In the past for flies, I've done both on critical items, i.e. pack minimum amounts of flies in carry on and the bulk in checked luggage....more insurance....but now days, I don't bother with putting them in carry ons at all...just go with checked. Too much risk of confiscation as I stated earlier.

On rods, if you travel a lot, a system that works really well for me is this:

One large duffel bag type piece of luggage with a false bottom for storing your rod tubes. I carry up to 5 rod tubes stored this way and have never had a single instance of a problem. Not all of todays bags this style will accomodate 32 inch rod tubes so make sure in advance of purchasing one that they will. 

I can easily pack for up to two weeks worth of "stuff" in these bags and make the 50 pound maximum weight limit. One bag for everything. 

I probably will never own a 2 pc rod again...and have phased all my 2 pc out. They are actually hard to get rid of...which is probably another reason why so few 2 piece are sold today. 


By the way, Mexico has imposed a strict "tariff" on anyone bringing more than 4 reels of any type into the country. A buddy of mine made the bad mistake of declaring that he had 6 reels in his carry on....Mexican customs in Cabo stuck it to him.


----------



## Permit Rat (May 13, 2014)

Meadowlark said:


> By the way, Mexico has imposed a strict "tariff" on anyone bringing more than 4 reels of any type into the country. A buddy of mine made the bad mistake of declaring that he had 6 reels in his carry on....Mexican customs in Cabo stuck it to him.


 Wow...that's new to me. I have driven across many times with 6-8 reels and entered twice with 20 or more. Never a word said. Methinks this might be somewhat of a scam, fabricated by the local aduana (customs) office, of which, there is one at every international airport. For sure, airport "regs." are different from those on the roads at the border, but this sounds a little far fetched to me....as far as being a real law is concerned. I have no doubt that your buddy was telling the truth.


----------



## Bruce J (Jun 27, 2004)

When I go on a big international trip, I'm very careful about planning and packing. The goal is to be relatively independent with my carry on and checked gear, so that if I have a problem with either one, I can still keep fishing. For example, one pair of sunglasses in each. Some flies in each. At least one rod and reel carried on in addition to whatever I checked.

If traveling with others (often my sons), we'll split up our gear among the separately checked bags for the same reason. Each bag could sustain all of us if we had too. I know it might sound a bit excessive, but on a lot of these trips there are no local fly shops or Walmarts available for restocking!


----------



## 2thDr (Jan 25, 2014)

*carry-on*



Bruce J said:


> When I go on a big international trip, I'm very careful about planning and packing. The goal is to be relatively independent with my carry on and checked gear, so that if I have a problem with either one, I can still keep fishing. For example, one pair of sunglasses in each. Some flies in each. At least one rod and reel carried on in addition to whatever I checked.
> 
> If traveling with others (often my sons), we'll split up our gear among the separately checked bags for the same reason.
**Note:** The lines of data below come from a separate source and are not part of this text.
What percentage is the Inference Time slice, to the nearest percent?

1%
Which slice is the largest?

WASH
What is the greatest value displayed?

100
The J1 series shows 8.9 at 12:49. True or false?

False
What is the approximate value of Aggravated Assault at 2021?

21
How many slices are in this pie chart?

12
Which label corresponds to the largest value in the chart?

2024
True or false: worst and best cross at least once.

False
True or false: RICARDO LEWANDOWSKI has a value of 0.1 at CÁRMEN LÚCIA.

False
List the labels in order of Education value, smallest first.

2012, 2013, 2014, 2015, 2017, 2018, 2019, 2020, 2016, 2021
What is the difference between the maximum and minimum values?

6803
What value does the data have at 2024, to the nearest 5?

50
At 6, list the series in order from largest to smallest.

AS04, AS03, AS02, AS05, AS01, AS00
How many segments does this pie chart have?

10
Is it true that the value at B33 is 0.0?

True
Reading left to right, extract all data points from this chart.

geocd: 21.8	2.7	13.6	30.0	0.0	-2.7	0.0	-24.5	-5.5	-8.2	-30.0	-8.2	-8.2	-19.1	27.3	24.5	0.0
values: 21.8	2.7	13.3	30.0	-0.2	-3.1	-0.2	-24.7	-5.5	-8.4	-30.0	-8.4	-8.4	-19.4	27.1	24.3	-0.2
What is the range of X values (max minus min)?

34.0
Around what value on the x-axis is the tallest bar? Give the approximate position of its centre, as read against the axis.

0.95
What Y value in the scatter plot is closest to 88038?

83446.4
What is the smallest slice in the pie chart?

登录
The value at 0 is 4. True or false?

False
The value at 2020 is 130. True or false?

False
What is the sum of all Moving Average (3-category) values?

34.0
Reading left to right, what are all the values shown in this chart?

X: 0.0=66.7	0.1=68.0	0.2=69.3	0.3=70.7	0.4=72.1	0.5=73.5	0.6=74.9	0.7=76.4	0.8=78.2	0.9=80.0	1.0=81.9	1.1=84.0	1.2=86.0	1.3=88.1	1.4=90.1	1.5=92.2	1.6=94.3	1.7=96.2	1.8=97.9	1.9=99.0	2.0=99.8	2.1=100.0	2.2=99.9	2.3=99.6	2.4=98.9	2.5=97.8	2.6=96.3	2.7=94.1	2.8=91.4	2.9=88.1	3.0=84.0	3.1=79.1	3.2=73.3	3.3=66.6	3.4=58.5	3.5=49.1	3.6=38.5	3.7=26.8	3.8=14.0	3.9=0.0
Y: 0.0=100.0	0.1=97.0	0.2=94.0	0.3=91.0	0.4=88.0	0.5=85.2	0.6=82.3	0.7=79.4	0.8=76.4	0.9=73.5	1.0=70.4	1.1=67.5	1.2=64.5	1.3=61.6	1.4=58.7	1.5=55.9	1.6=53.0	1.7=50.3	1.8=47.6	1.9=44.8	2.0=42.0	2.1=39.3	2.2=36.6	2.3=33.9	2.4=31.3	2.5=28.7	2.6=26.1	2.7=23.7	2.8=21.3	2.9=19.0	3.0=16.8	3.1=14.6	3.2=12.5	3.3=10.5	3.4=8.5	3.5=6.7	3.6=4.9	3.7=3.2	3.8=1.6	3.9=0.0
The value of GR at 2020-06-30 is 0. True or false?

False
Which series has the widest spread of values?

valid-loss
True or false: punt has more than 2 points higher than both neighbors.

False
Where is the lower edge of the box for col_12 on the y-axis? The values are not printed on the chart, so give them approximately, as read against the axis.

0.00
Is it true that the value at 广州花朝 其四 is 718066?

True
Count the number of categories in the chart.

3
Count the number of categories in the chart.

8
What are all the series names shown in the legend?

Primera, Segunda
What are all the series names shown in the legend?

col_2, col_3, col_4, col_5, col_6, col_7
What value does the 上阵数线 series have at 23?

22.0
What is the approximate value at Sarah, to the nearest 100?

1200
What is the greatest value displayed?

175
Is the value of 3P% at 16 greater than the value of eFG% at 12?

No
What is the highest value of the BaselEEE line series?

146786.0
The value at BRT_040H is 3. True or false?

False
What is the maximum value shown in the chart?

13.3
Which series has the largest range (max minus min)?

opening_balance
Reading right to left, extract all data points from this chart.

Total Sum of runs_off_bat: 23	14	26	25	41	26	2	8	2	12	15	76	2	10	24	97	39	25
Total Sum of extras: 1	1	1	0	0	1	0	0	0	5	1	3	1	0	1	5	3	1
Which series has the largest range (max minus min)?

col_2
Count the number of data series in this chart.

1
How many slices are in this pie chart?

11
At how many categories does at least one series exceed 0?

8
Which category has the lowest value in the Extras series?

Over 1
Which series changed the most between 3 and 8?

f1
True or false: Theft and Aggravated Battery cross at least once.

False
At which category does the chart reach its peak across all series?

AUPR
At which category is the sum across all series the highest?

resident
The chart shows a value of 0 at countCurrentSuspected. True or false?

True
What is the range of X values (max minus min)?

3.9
Each bag could sustain all of us if we had too. I know it might sound a bit excessive, but on a lot of these trips there are no local fly shops or Walmarts available for restocking!


Good idea, BJ. Lots of places with great fishing are that way because they are difficult to get to. Hence, no local fly shops. With only carry-on, checking questionable stuff if not an option. I can agree with PR about rod strength being greater with a 2 piece, just too difficult to haul around. I have had many rods break over the years, usually my fault. Warranties are now standard on good sticks. If at TSA early and they say no to something in your carry-on, just go back to the ticket counter and ask for a box to put it in and check it.


----------